• [TASK OBJECTIVE] Look through the records below for the line holding "professional comfort of". Write it out exactly, with each following line through the line holding "funds to purchase a big-ticket item.".

╭──

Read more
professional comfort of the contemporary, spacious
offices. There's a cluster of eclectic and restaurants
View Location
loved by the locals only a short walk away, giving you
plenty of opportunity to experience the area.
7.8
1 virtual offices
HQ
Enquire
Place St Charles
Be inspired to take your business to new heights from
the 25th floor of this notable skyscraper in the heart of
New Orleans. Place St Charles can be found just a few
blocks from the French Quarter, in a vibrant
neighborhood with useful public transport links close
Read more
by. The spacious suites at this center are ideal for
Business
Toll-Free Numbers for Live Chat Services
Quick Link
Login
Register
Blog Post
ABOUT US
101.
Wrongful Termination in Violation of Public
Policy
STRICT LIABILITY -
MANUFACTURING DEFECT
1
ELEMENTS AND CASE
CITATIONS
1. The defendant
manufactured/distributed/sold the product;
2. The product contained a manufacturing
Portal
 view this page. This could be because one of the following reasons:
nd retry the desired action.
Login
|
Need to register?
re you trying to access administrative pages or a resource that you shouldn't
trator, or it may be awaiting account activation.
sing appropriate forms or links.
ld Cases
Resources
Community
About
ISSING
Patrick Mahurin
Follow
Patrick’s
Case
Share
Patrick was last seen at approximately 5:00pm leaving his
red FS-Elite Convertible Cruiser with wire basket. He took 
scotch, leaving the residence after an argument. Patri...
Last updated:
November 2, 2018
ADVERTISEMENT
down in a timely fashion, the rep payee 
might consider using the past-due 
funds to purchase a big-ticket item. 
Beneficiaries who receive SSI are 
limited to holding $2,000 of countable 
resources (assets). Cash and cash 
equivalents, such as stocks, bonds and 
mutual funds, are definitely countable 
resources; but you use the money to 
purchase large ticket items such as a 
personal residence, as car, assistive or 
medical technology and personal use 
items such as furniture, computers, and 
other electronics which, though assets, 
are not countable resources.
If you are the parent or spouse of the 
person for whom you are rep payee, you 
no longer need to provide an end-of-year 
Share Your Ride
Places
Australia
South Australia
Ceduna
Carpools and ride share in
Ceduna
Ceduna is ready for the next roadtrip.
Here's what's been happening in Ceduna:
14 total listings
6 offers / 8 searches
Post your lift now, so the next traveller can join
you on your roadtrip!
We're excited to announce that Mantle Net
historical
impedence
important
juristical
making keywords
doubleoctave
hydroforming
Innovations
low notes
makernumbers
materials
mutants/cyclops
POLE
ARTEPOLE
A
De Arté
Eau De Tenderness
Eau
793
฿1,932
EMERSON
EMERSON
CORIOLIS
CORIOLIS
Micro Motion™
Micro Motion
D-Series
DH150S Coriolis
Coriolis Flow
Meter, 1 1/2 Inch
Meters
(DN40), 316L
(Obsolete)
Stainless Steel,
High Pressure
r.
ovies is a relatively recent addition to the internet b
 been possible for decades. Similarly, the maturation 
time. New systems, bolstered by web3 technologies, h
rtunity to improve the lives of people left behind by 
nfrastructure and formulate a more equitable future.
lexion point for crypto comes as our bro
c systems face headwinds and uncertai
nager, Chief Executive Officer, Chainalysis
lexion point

╰──

• [ANSWER SECTION]
professional comfort of the contemporary, spacious
offices. There's a cluster of eclectic and restaurants
View Location
loved by the locals only a short walk away, giving you
plenty of opportunity to experience the area.
7.8
1 virtual offices
HQ
Enquire
Place St Charles
Be inspired to take your business to new heights from
the 25th floor of this notable skyscraper in the heart of
New Orleans. Place St Charles can be found just a few
blocks from the French Quarter, in a vibrant
neighborhood with useful public transport links close
Read more
by. The spacious suites at this center are ideal for
Business
Toll-Free Numbers for Live Chat Services
Quick Link
Login
Register
Blog Post
ABOUT US
101.
Wrongful Termination in Violation of Public
Policy
STRICT LIABILITY -
MANUFACTURING DEFECT
1
ELEMENTS AND CASE
CITATIONS
1. The defendant
manufactured/distributed/sold the product;
2. The product contained a manufacturing
Portal
 view this page. This could be because one of the following reasons:
nd retry the desired action.
Login
|
Need to register?
re you trying to access administrative pages or a resource that you shouldn't
trator, or it may be awaiting account activation.
sing appropriate forms or links.
ld Cases
Resources
Community
About
ISSING
Patrick Mahurin
Follow
Patrick’s
Case
Share
Patrick was last seen at approximately 5:00pm leaving his
red FS-Elite Convertible Cruiser with wire basket. He took 
scotch, leaving the residence after an argument. Patri...
Last updated:
November 2, 2018
ADVERTISEMENT
down in a timely fashion, the rep payee 
might consider using the past-due 
funds to purchase a big-ticket item. 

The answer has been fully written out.